I love encountering entirely new species! I had never heard of an acrobat ant before I got a photo of this little (3mm!) lady.
Acrobat ants get their name from their ability to raise their abdomen over their thorax and head when disturbed (you can kind of see this one lifting her butt at me threateningly). They are also called cocktail ants, for similar reasons. (Wikipedia tells me that, because of their heart-shaped abdomens, or gasters, they are also called the St. Valentine ant.)
Crematogaster ants are omnivorous, eating other insects (both live and dead), plants, seeds, and nectar. They use venom to incapacitate their prey, and hunt socially. When a group of ants captures an insect, they inject it with venom, grab its legs and pull it spreadeagled, and then haul it cooperatively back to the nest. Acrobat ants are arboreal, so the nest is often in a tree.
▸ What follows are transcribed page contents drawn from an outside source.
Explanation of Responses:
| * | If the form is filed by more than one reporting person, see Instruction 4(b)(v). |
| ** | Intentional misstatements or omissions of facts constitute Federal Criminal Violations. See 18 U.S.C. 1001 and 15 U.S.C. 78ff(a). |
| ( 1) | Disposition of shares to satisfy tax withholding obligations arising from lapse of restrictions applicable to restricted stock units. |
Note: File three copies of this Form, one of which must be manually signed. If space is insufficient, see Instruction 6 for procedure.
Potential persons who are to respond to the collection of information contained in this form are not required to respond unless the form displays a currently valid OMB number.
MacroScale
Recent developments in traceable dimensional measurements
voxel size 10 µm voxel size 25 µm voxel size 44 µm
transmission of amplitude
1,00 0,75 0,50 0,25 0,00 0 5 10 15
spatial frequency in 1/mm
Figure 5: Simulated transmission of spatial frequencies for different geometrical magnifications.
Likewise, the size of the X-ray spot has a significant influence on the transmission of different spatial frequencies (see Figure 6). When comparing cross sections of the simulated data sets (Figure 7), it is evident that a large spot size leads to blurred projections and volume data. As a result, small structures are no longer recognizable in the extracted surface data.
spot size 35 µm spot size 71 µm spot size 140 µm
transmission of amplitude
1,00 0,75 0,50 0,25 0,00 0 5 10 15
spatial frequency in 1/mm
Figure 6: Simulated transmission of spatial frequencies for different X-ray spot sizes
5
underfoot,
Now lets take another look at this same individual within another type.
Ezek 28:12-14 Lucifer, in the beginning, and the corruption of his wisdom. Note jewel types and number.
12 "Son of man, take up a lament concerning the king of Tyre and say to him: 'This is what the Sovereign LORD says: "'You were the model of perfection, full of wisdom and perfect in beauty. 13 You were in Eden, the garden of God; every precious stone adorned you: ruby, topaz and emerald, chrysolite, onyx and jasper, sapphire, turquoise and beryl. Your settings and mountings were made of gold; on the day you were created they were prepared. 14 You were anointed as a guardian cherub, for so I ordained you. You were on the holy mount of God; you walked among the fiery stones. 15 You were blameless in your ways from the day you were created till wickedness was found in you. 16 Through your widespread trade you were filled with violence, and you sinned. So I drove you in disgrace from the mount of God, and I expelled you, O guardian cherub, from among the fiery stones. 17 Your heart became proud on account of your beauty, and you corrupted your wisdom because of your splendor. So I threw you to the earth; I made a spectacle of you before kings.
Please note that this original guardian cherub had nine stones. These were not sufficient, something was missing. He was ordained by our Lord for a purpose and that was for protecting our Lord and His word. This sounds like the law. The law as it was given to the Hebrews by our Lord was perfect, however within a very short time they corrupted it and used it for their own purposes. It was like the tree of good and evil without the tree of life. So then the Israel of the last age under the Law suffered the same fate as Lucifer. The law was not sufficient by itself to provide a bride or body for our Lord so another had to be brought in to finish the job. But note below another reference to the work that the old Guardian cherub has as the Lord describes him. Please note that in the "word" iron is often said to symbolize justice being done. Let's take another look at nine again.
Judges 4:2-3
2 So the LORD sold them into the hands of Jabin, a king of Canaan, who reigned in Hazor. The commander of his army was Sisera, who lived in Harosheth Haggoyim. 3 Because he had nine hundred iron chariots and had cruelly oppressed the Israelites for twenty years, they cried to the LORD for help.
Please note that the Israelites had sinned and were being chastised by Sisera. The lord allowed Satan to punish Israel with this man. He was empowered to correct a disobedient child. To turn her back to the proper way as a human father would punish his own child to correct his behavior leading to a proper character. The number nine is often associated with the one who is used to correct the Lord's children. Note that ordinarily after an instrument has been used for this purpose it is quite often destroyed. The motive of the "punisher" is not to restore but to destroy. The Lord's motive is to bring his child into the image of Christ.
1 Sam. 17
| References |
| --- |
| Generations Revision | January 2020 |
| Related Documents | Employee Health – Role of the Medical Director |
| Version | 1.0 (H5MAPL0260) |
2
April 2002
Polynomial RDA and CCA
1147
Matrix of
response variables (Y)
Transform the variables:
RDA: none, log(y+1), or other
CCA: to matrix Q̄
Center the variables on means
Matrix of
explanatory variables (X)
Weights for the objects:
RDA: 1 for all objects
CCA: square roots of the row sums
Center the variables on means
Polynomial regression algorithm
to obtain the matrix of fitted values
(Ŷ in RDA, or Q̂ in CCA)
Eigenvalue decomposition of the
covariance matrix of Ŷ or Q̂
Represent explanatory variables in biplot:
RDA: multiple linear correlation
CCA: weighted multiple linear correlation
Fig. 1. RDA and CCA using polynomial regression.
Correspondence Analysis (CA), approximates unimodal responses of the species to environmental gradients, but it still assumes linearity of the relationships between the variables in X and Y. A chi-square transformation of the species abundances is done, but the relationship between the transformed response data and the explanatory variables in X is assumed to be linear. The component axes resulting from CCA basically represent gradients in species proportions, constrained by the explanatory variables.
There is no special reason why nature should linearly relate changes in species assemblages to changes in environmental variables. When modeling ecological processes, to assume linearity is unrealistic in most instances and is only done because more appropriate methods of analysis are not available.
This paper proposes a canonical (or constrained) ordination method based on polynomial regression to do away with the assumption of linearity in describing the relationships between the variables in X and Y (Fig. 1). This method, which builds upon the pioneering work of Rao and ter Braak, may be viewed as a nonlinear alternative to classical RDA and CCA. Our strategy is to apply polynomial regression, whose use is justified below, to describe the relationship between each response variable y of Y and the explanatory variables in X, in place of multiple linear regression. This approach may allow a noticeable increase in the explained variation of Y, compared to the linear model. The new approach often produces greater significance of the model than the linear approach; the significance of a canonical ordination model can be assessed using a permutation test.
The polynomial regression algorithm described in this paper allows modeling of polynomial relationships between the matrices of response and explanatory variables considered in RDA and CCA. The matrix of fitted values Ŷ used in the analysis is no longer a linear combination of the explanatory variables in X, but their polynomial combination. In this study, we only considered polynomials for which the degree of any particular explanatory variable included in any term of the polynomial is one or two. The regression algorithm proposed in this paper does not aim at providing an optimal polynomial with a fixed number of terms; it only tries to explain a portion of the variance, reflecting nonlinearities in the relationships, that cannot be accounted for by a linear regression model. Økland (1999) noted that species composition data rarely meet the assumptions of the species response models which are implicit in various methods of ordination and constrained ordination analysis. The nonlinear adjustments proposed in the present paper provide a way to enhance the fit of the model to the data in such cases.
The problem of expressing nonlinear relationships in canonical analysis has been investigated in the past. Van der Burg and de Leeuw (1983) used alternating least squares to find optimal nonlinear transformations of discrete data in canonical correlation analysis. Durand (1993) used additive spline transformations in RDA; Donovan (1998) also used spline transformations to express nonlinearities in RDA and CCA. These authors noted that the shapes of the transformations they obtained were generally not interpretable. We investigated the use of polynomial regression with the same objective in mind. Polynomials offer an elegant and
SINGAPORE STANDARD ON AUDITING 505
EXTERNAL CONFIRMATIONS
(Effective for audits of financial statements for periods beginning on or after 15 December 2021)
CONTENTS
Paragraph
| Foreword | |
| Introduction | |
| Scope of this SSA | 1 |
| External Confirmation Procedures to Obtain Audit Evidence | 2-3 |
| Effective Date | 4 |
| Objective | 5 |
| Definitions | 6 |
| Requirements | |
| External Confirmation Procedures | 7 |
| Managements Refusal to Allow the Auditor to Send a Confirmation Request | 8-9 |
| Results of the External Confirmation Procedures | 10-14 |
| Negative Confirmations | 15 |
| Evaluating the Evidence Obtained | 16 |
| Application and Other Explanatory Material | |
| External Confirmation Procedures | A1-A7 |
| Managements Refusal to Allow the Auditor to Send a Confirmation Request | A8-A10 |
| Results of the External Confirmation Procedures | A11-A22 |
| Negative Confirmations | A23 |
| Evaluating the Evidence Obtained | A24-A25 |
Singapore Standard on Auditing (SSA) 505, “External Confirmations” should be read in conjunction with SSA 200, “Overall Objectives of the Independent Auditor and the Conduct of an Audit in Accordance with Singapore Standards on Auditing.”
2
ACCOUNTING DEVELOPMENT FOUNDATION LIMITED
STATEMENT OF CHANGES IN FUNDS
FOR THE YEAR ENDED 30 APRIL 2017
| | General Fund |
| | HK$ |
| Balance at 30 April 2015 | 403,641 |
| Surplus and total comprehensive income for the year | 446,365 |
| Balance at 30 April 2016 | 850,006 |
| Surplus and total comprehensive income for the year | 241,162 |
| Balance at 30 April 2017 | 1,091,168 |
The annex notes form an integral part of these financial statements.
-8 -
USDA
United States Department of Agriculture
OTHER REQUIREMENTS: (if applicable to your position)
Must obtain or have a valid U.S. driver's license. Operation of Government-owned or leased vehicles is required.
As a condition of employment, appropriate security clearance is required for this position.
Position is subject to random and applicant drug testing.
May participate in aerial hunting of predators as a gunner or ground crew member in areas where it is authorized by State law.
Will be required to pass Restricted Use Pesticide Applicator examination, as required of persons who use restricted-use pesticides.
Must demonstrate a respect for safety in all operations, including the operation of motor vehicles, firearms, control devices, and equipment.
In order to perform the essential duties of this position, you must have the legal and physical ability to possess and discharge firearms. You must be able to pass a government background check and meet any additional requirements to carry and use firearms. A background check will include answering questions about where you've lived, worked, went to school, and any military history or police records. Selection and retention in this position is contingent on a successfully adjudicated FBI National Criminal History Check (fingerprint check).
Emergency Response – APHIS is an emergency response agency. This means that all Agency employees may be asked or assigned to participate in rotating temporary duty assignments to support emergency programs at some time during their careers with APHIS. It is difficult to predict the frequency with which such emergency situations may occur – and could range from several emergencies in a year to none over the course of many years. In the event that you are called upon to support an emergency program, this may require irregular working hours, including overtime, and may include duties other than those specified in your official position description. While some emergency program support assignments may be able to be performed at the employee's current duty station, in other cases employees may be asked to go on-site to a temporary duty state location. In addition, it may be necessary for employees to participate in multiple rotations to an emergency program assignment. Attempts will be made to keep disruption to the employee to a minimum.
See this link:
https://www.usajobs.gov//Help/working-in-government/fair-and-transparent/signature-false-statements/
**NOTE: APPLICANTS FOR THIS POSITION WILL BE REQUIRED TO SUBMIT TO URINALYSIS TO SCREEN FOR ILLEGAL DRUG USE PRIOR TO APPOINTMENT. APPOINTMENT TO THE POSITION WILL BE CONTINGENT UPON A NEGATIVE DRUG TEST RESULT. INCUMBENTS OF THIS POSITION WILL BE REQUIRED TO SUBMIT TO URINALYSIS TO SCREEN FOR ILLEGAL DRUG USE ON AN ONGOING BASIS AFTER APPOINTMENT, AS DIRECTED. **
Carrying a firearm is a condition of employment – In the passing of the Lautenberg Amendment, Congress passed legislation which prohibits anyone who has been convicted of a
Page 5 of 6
The two distinct spikes on its thorax are called epinotal spines, and these were the primary characteristic I used to identify this ant. There are several species in the genus Crematogaster, and they all have the two spikes to one degree or another. I’ll admit I may have lost my mind somewhere in the identification key, but since antwiki.org and bugguide.net seem to have differing opinions on what defines each species, and I’m just a goofball with a camera, I have to find my limits somewhere. I think this looks closest to Crematogaster cerasi, based on physiology and geographical location (central Florida).
Actually, the spikes aren’t on the ant’s thorax; they’re on its mesosoma, or possibly its propodeum. A brief foray into ant identification has introduced me to a terrifying new world of vocabulary and anatomy, which I prefer just to visit.